--- TRY IT ---
Your answer should hold the data exactly as given, minus any picture.

== Segment start ==

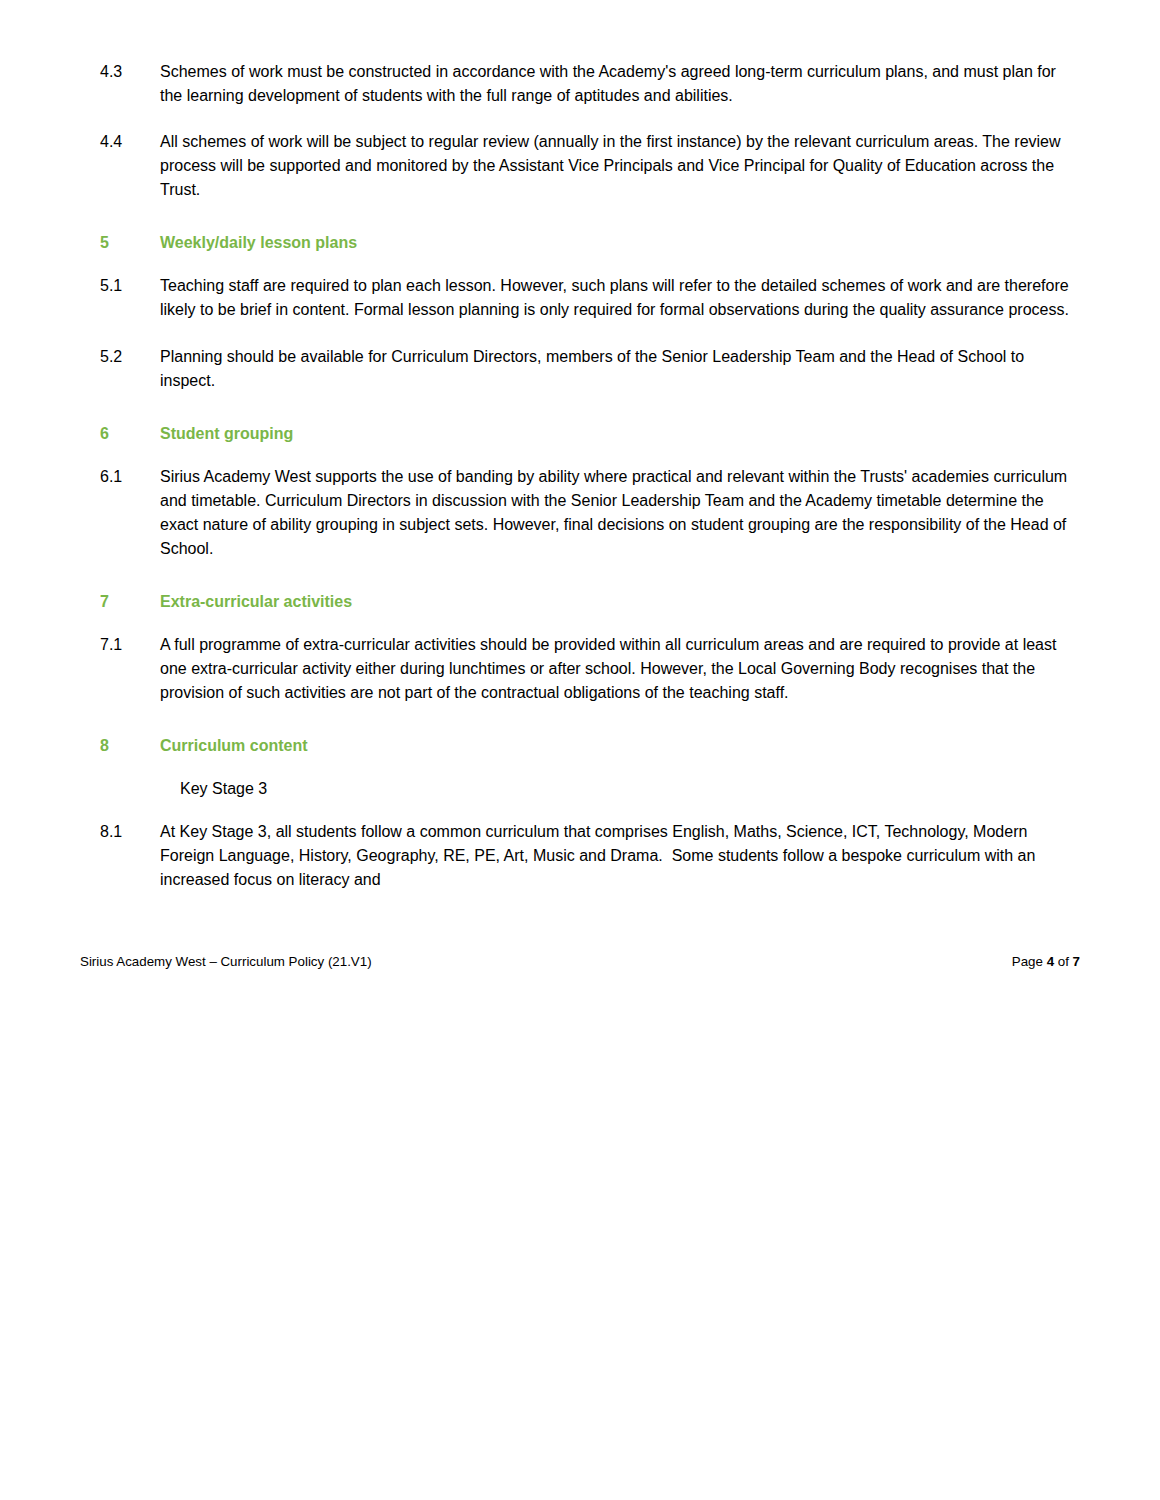4.3
Schemes of work must be constructed in accordance with the Academy's agreed long-term curriculum plans, and must plan for the learning development of students with the full range of aptitudes and abilities.
4.4
All schemes of work will be subject to regular review (annually in the first instance) by the relevant curriculum areas. The review process will be supported and monitored by the Assistant Vice Principals and Vice Principal for Quality of Education across the Trust.
5 Weekly/daily lesson plans
5.1
Teaching staff are required to plan each lesson. However, such plans will refer to the detailed schemes of work and are therefore likely to be brief in content. Formal lesson planning is only required for formal observations during the quality assurance process.
5.2
Planning should be available for Curriculum Directors, members of the Senior Leadership Team and the Head of School to inspect.
6 Student grouping
6.1
Sirius Academy West supports the use of banding by ability where practical and relevant within the Trusts' academies curriculum and timetable. Curriculum Directors in discussion with the Senior Leadership Team and the Academy timetable determine the exact nature of ability grouping in subject sets. However, final decisions on student grouping are the responsibility of the Head of School.
7 Extra-curricular activities
7.1
A full programme of extra-curricular activities should be provided within all curriculum areas and are required to provide at least one extra-curricular activity either during lunchtimes or after school. However, the Local Governing Body recognises that the provision of such activities are not part of the contractual obligations of the teaching staff.
8 Curriculum content
Key Stage 3
8.1
At Key Stage 3, all students follow a common curriculum that comprises English, Maths, Science, ICT, Technology, Modern Foreign Language, History, Geography, RE, PE, Art, Music and Drama. Some students follow a bespoke curriculum with an increased focus on literacy and
Sirius Academy West – Curriculum Policy (21.V1)
Page 4 of 7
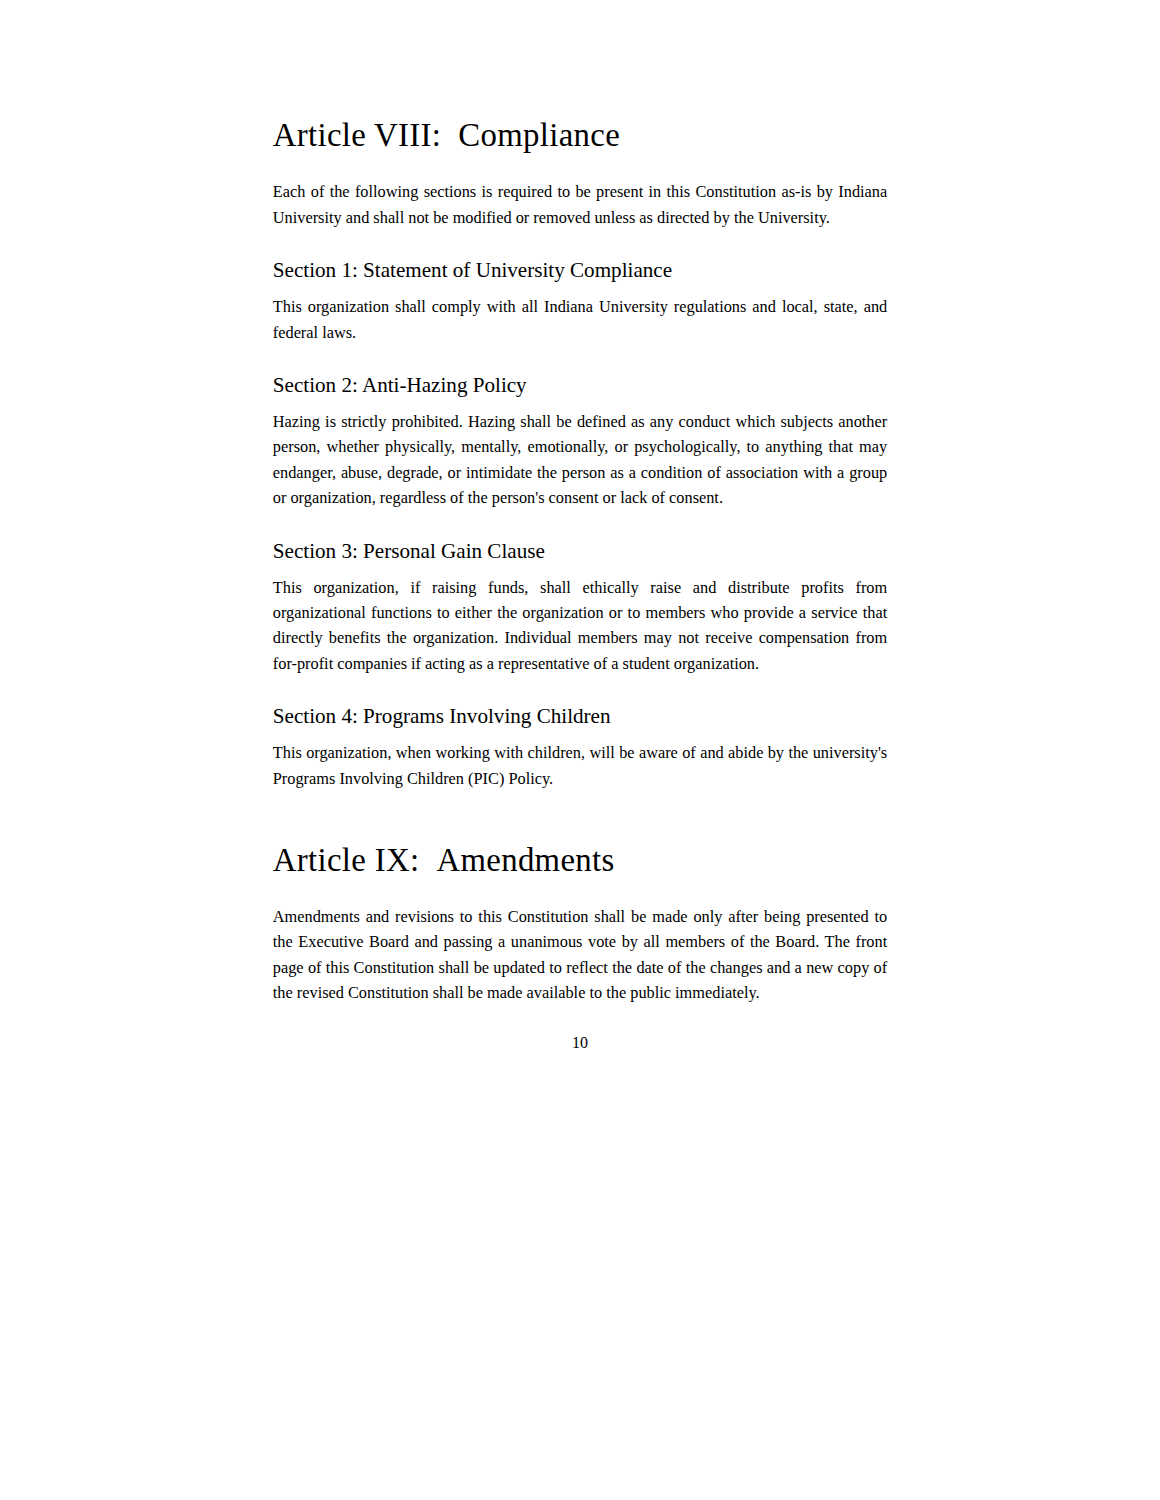Article VIII: Compliance
Each of the following sections is required to be present in this Constitution as-is by Indiana University and shall not be modified or removed unless as directed by the University.
Section 1: Statement of University Compliance
This organization shall comply with all Indiana University regulations and local, state, and federal laws.
Section 2: Anti-Hazing Policy
Hazing is strictly prohibited. Hazing shall be defined as any conduct which subjects another person, whether physically, mentally, emotionally, or psychologically, to anything that may endanger, abuse, degrade, or intimidate the person as a condition of association with a group or organization, regardless of the person's consent or lack of consent.
Section 3: Personal Gain Clause
This organization, if raising funds, shall ethically raise and distribute profits from organizational functions to either the organization or to members who provide a service that directly benefits the organization. Individual members may not receive compensation from for-profit companies if acting as a representative of a student organization.
Section 4: Programs Involving Children
This organization, when working with children, will be aware of and abide by the university's Programs Involving Children (PIC) Policy.
Article IX: Amendments
Amendments and revisions to this Constitution shall be made only after being presented to the Executive Board and passing a unanimous vote by all members of the Board. The front page of this Constitution shall be updated to reflect the date of the changes and a new copy of the revised Constitution shall be made available to the public immediately.
10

== Segment end ==

--- RESPONSE FOR THIS EXERCISE ---
4.3
Schemes of work must be constructed in accordance with the Academy's agreed long-term curriculum plans, and must plan for the learning development of students with the full range of aptitudes and abilities.
4.4
All schemes of work will be subject to regular review (annually in the first instance) by the relevant curriculum areas. The review process will be supported and monitored by the Assistant Vice Principals and Vice Principal for Quality of Education across the Trust.
5 Weekly/daily lesson plans
5.1
Teaching staff are required to plan each lesson. However, such plans will refer to the detailed schemes of work and are therefore likely to be brief in content. Formal lesson planning is only required for formal observations during the quality assurance process.
5.2
Planning should be available for Curriculum Directors, members of the Senior Leadership Team and the Head of School to inspect.
6 Student grouping
6.1
Sirius Academy West supports the use of banding by ability where practical and relevant within the Trusts' academies curriculum and timetable. Curriculum Directors in discussion with the Senior Leadership Team and the Academy timetable determine the exact nature of ability grouping in subject sets. However, final decisions on student grouping are the responsibility of the Head of School.
7 Extra-curricular activities
7.1
A full programme of extra-curricular activities should be provided within all curriculum areas and are required to provide at least one extra-curricular activity either during lunchtimes or after school. However, the Local Governing Body recognises that the provision of such activities are not part of the contractual obligations of the teaching staff.
8 Curriculum content
Key Stage 3
8.1
At Key Stage 3, all students follow a common curriculum that comprises English, Maths, Science, ICT, Technology, Modern Foreign Language, History, Geography, RE, PE, Art, Music and Drama. Some students follow a bespoke curriculum with an increased focus on literacy and
Sirius Academy West – Curriculum Policy (21.V1)
Page 4 of 7
Article VIII: Compliance
Each of the following sections is required to be present in this Constitution as-is by Indiana University and shall not be modified or removed unless as directed by the University.
Section 1: Statement of University Compliance
This organization shall comply with all Indiana University regulations and local, state, and federal laws.
Section 2: Anti-Hazing Policy
Hazing is strictly prohibited. Hazing shall be defined as any conduct which subjects another person, whether physically, mentally, emotionally, or psychologically, to anything that may endanger, abuse, degrade, or intimidate the person as a condition of association with a group or organization, regardless of the person's consent or lack of consent.
Section 3: Personal Gain Clause
This organization, if raising funds, shall ethically raise and distribute profits from organizational functions to either the organization or to members who provide a service that directly benefits the organization. Individual members may not receive compensation from for-profit companies if acting as a representative of a student organization.
Section 4: Programs Involving Children
This organization, when working with children, will be aware of and abide by the university's Programs Involving Children (PIC) Policy.
Article IX: Amendments
Amendments and revisions to this Constitution shall be made only after being presented to the Executive Board and passing a unanimous vote by all members of the Board. The front page of this Constitution shall be updated to reflect the date of the changes and a new copy of the revised Constitution shall be made available to the public immediately.
10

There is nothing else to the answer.